Ci provano esponenti dell’opposizione e della società civile. Zappalorto: «Si andrà al di là dei partiti» Marchionno: «Chieti laboratorio politico nazionale». Marcotullio: «Noi di Ideabruzzo ascoltiamo tutti»

CHIETI. Prove tecniche per mettere insieme l’alternativa elettorale al centrodestra. Si è svolto ieri, nei locali della nuova enoteca SanTino, il primo incontro dello schieramento che, tra società civile e consiglieri comunali d’opposizione, tenta di mettere in campo una proposta per le comunali della primavera del 2020. L’incontro, che nelle intenzioni doveva restare segreto, ha visto la partecipazione di esponenti del Pd, dei 5 Stelle, della civica “Chieti. DaCapo”, del movimento civico Ideabruzzo e di altre forze della società civile. Erano presenti i consiglieri d’opposizione Chiara Zappalorto e Alessio Di Iorio (Pd), Stefano Rispoli ed Enrico Raimondi (“Chieti. DaCapo”), Ottavio Argenio (M5S), Donato Marcotullio, Andrea Di Ciano, Fabio Minniti e Danilo Primiterra di Ideabruzzo, e Stefano Marchionno esponente del mondo dell’associazionismo.
Il vertice è stato solo un primo appuntamento. Servito essenzialmente per capire cosa si vuole fare e chi vuole partecipare al progetto. Visto che il centrodestra sembra aver fatto un passo in avanti con la Lega che rivendica un candidato sindaco e Matteo Salvini pronto a fare un bagno di folla domenica sera al Supercinema, il centrosinistra tenta di darsi una organizzazione. Per i protagonisti dell’incontro di ieri, però, è sbagliato parlare di “centrosinistra”, perché la coalizione vuole andare al di là degli steccati politici, come hanno avuto modo di dire da tempo Zappalorto e Di Iorio. «Siamo in un momento in cui c’è bisogno dell’aiuto di tutti per risollevare la città», ha detto infatti la Zappalorto, rimarcando di essere pronta a mettere temporaneamente da parte le bandiere di partito.
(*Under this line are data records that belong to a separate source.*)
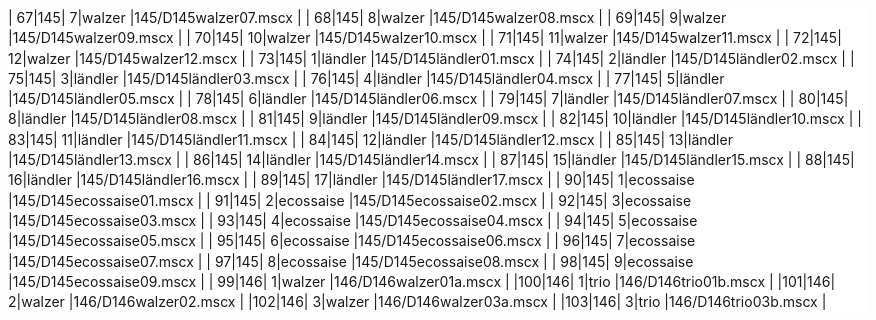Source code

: | 67|145|  7|walzer          |145/D145walzer07.mscx           |
| 68|145|  8|walzer          |145/D145walzer08.mscx           |
| 69|145|  9|walzer          |145/D145walzer09.mscx           |
| 70|145| 10|walzer          |145/D145walzer10.mscx           |
| 71|145| 11|walzer          |145/D145walzer11.mscx           |
| 72|145| 12|walzer          |145/D145walzer12.mscx           |
| 73|145|  1|ländler         |145/D145ländler01.mscx          |
| 74|145|  2|ländler         |145/D145ländler02.mscx          |
| 75|145|  3|ländler         |145/D145ländler03.mscx          |
| 76|145|  4|ländler         |145/D145ländler04.mscx          |
| 77|145|  5|ländler         |145/D145ländler05.mscx          |
| 78|145|  6|ländler         |145/D145ländler06.mscx          |
| 79|145|  7|ländler         |145/D145ländler07.mscx          |
| 80|145|  8|ländler         |145/D145ländler08.mscx          |
| 81|145|  9|ländler         |145/D145ländler09.mscx          |
| 82|145| 10|ländler         |145/D145ländler10.mscx          |
| 83|145| 11|ländler         |145/D145ländler11.mscx          |
| 84|145| 12|ländler         |145/D145ländler12.mscx          |
| 85|145| 13|ländler         |145/D145ländler13.mscx          |
| 86|145| 14|ländler         |145/D145ländler14.mscx          |
| 87|145| 15|ländler         |145/D145ländler15.mscx          |
| 88|145| 16|ländler         |145/D145ländler16.mscx          |
| 89|145| 17|ländler         |145/D145ländler17.mscx          |
| 90|145|  1|ecossaise       |145/D145ecossaise01.mscx        |
| 91|145|  2|ecossaise       |145/D145ecossaise02.mscx        |
| 92|145|  3|ecossaise       |145/D145ecossaise03.mscx        |
| 93|145|  4|ecossaise       |145/D145ecossaise04.mscx        |
| 94|145|  5|ecossaise       |145/D145ecossaise05.mscx        |
| 95|145|  6|ecossaise       |145/D145ecossaise06.mscx        |
| 96|145|  7|ecossaise       |145/D145ecossaise07.mscx        |
| 97|145|  8|ecossaise       |145/D145ecossaise08.mscx        |
| 98|145|  9|ecossaise       |145/D145ecossaise09.mscx        |
| 99|146|  1|walzer          |146/D146walzer01a.mscx          |
|100|146|  1|trio            |146/D146trio01b.mscx            |
|101|146|  2|walzer          |146/D146walzer02.mscx           |
|102|146|  3|walzer          |146/D146walzer03a.mscx          |
|103|146|  3|trio            |146/D146trio03b.mscx            |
E così Marchionno si augura che Chieti diventi un «laboratorio politico nazionale» per sperimentare questo progetto.
Per quanto riguarda il capogruppo 5 Stelle, invece, Argenio ha detto di essere intervenuto solo «a titolo personale». È comunque nota la spaccatura all’interno del partito, sebbene l’onorevole Daniela Torto, abbia voluto smentire l’esistenza di un dissenso, preferendo parlare di semplice «dialettica interna» (articolo a fianco).
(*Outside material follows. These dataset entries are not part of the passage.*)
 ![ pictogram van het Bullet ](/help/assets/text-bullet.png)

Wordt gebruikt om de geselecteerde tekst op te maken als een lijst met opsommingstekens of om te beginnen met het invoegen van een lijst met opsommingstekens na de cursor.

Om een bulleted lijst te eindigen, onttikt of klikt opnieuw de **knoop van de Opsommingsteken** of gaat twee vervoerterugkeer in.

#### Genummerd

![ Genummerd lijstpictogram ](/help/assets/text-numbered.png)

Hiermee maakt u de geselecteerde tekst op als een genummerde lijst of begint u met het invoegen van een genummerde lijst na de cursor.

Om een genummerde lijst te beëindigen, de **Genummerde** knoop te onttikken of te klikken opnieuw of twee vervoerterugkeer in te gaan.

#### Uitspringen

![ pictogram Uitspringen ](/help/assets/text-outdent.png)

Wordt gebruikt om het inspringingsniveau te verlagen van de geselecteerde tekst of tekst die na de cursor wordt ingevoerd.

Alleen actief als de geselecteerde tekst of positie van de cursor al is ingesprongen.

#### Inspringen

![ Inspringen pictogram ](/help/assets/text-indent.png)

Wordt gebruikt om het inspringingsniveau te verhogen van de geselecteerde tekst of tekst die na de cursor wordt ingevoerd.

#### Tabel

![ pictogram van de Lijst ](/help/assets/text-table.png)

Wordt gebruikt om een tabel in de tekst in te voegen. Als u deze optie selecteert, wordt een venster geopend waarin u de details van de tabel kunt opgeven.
Marcotullio, infine, con la sua Ideabruzzo si è sempre detto «pronto a parlare con tutti, senza preclusioni di sorta» e con questo spirito si è presentato all’incontro. Ideabruzzo fa campagna elettorale ormai da mesi, tanto è vero che è suo il primo cartellone elettorale spuntato sui muri cittadini.
La riunione di ieri ha dunque provato a gettare le basi per arrivare alla grande coalizione civica, pronta a mettere a servizio della città forze che vadano al di là dei partiti. Il progetto era stato lanciato già molti mesi fa, adesso resta da vedere se ha i piedi per camminare.
Intanto domenica prossima Chieti si prepara ad accogliere il leader della Lega Matteo Salvini.